Text block
☆ ☆ ☆ ☆ ☆ ☆ ☆

Extended Bose-Hubbard Model with Cavity-Mediated Infinite-Range Interactions at Finite Temperatures

Abstract

We consider the finite-temperature properties of the extended Bose-Hubbard model realized recently in an ETH experiment [Nature 532, 476 (2016)]. Competing short- and global-range interactions accommodate fascinating collective phenomena. We formulate a self-consistent mean-field theory to describe the behaviors of the system at finite temperatures. At a fixed chemical potential, we map out the distributions of the superfluid order parameters and number densities with respect to the temperatures. For a charge density wave, we find that the global-range interaction enhances the charge order by increasing the transition temperature at which the charge order melts out, while for a supersolid phase, we find that the disappearance of the charge order and the superfluid order occurs at different temperature. At a fixed number-density filling factor, we extract the temperature dependence of the thermodynamic functions such as internal energy, specific heat and entropy. Across the superfluid phase transition, the specific heat has a discontinuous jump.

☆ ☆ ☆ ☆ ☆ ☆ ☆

Material shown

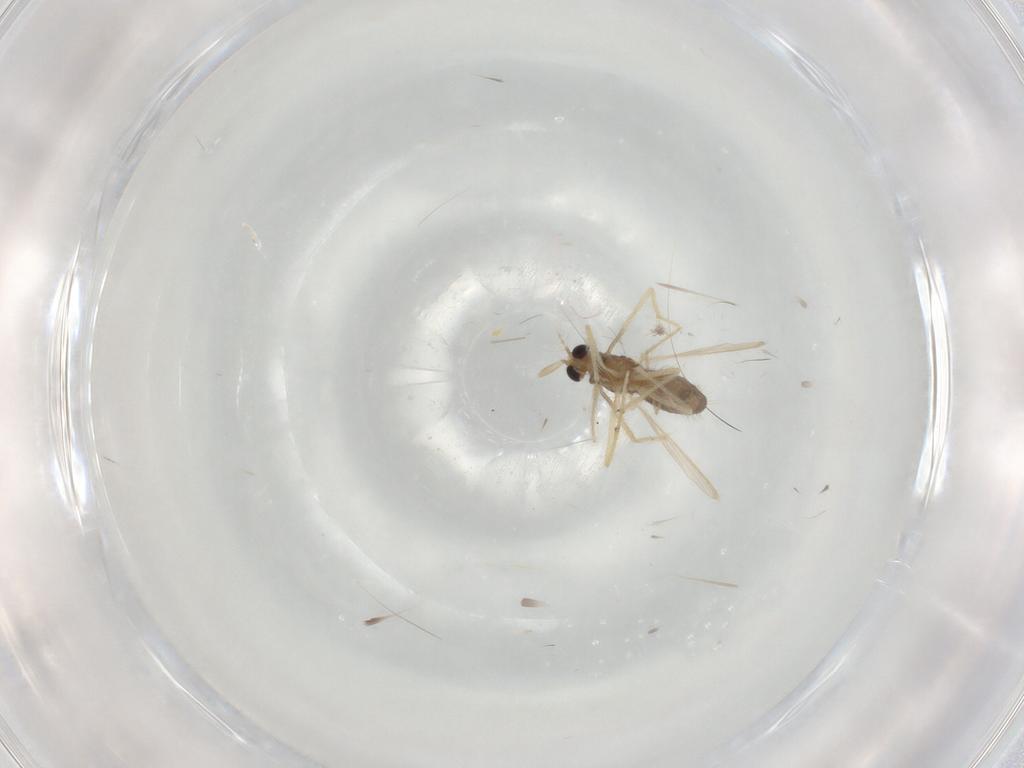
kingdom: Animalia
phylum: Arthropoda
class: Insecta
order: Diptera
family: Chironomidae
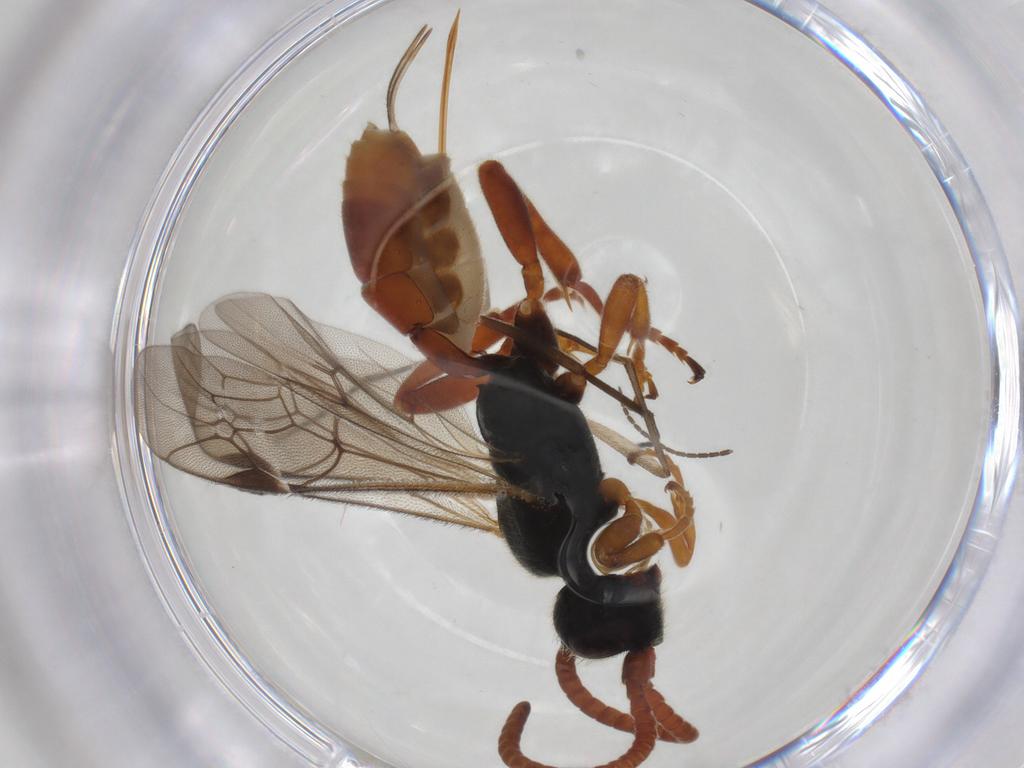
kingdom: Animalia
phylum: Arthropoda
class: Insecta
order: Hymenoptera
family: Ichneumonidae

☆ ☆ ☆ ☆ ☆ ☆ ☆

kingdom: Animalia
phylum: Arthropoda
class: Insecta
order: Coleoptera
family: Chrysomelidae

☆ ☆ ☆ ☆ ☆ ☆ ☆

Task details
Pick up the abstract on the extended Bose-Hubbard model at finite temperatures after its last sentence and continue it.

Written reply
Introduction

The experimental progress in coupling degenerate quantum gases with light in high-Q cavities^{1,2,3,4,5,6,7,8,9} has opened a new avenue for creating and exploring novel many-body collective phenomena^10,11,12. A paradigmatic example is the experimental realization of the Dicke model with a gas of ultracold quantum gases inside an optical cavity^4,6, which allows for access to a superradiant phase transition associated with the breaking of a \({{\mathbb{Z}}}_{2}\) symmetry¹³. In combination with an optical lattice¹⁴, recent experiment has realized competing short- and long-range interactions⁷ between atoms, which accommodates a multitude of novel symmetry-broken phases, such as the charge density wave and supersolid phases. By trapping Bose-Einstein condensates inside the intersection of two high-finesse optical cavities and illuminating them by a transverse pump beam, the ETH group successfully observed supersolid formation breaking a continuous translation symmetry^8,9.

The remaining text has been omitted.